:: TEXT EXCERPT
Fiat Motor Company v. Alabama Imported Cars, Inc.

Citation110 US App. DC 252,292 F.2d 745
Decision Date25 May 1961
Docket NumberNo. 15606.,15606.
PartiesFIAT MOTOR COMPANY, Inc., Appellant, v. ALABAMA IMPORTED CARS, INC., Appellee.
CourtUnited States Courts of Appeals. United States Court of Appeals (District of Columbia)

Mr. Edward Garfield, of the bar of the Court of Appeals of New York, New York City, pro hac vice, by special leave of court, with whom Mr. Malcolm S. Langford, Washington, D. C., was on the brief, for appellant.

Mr. John F. Mahoney, Jr., Washington, D. C., with whom Messrs. Charles E. Pledger, Jr., and Justin L. Edgerton, Washington, D. C., were on the brief, for appellee.

Before WILBUR K. MILLER, Chief Judge, and BAZELON and BURGER, Circuit Judges.

BURGER, Circuit Judge.
::::
:: RECORDS SHOWN
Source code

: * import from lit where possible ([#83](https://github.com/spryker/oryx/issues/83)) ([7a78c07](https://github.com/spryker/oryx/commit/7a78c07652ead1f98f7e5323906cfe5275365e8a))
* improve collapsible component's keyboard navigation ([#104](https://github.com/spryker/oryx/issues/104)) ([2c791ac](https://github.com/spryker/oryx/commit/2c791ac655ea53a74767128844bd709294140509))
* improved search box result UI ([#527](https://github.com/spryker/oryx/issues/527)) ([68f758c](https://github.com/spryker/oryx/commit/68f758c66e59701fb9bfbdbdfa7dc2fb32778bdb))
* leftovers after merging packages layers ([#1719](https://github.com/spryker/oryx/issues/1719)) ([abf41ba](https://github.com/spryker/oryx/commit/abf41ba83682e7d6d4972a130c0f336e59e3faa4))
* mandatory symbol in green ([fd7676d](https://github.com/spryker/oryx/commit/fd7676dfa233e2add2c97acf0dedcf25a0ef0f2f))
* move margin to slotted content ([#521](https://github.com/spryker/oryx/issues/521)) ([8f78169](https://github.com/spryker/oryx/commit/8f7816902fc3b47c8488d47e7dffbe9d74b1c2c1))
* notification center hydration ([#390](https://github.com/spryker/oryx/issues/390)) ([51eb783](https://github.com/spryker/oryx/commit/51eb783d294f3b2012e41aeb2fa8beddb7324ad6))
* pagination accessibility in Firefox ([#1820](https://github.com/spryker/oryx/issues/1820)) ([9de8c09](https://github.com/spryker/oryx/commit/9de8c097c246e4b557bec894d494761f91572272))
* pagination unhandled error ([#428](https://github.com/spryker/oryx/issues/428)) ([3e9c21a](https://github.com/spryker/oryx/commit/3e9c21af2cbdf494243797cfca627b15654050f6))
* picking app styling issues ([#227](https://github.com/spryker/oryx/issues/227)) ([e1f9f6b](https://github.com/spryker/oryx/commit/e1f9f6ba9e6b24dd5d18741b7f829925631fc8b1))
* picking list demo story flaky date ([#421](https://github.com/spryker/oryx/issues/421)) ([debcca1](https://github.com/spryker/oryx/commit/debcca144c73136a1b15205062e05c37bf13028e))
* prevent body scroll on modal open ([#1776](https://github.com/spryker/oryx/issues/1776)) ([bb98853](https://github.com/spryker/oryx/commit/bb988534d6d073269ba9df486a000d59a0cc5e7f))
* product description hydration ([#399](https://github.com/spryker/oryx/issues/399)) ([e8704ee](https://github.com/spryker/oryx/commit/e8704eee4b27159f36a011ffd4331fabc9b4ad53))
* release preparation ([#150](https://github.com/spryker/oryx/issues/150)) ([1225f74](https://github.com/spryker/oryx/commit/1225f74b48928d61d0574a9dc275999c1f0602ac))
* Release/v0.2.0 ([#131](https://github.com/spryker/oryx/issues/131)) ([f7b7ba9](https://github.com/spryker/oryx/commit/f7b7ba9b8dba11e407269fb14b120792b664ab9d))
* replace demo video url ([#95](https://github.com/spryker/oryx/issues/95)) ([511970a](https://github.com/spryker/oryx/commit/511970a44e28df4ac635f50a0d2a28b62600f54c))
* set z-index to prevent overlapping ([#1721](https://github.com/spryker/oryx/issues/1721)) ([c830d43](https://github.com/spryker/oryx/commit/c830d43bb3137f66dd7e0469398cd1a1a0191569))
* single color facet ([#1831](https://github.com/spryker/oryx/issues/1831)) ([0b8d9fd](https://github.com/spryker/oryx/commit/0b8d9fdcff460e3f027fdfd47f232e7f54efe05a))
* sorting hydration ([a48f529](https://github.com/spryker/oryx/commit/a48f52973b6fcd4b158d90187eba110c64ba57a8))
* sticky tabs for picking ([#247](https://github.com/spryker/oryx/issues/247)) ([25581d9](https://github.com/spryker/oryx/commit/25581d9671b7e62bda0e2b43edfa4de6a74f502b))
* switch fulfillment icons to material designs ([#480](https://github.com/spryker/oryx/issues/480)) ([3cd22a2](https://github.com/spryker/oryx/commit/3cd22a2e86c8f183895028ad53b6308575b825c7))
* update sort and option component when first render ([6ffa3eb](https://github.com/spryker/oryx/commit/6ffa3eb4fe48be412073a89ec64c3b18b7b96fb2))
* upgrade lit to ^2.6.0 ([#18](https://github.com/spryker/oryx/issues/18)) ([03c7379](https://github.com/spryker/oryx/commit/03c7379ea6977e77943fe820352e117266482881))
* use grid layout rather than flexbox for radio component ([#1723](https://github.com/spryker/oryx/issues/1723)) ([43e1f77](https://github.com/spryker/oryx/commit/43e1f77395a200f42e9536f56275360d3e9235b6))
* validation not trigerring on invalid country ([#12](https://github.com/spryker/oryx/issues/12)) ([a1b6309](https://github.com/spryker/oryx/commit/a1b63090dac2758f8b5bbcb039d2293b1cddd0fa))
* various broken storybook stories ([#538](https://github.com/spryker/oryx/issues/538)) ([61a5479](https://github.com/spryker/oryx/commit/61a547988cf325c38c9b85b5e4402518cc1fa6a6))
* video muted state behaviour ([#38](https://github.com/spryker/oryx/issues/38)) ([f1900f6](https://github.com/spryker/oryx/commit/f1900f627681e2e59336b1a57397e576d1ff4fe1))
::::
*ASSIGNED TASK 1:*
Answer these questions about the case header, one answer per line, marked (a), (b), (c) to match:
(a) On what date was the case decided?
(b) Who was the Chief Judge on the panel?
(c) Which attorney from Washington, D. C., argued for the appellee?
*ASSIGNED TASK 2:* List every line of the records that contains the word "video".

*EXPECTED ANSWER 1:*
(a) 25 May 1961
(b) Wilbur K. Miller
(c) John F. Mahoney, Jr.

*EXPECTED ANSWER 2:*
* replace demo video url ([#95](https://github.com/spryker/oryx/issues/95)) ([511970a](https://github.com/spryker/oryx/commit/511970a44e28df4ac635f50a0d2a28b62600f54c))
* video muted state behaviour ([#38](https://github.com/spryker/oryx/issues/38)) ([f1900f6](https://github.com/spryker/oryx/commit/f1900f627681e2e59336b1a57397e576d1ff4fe1))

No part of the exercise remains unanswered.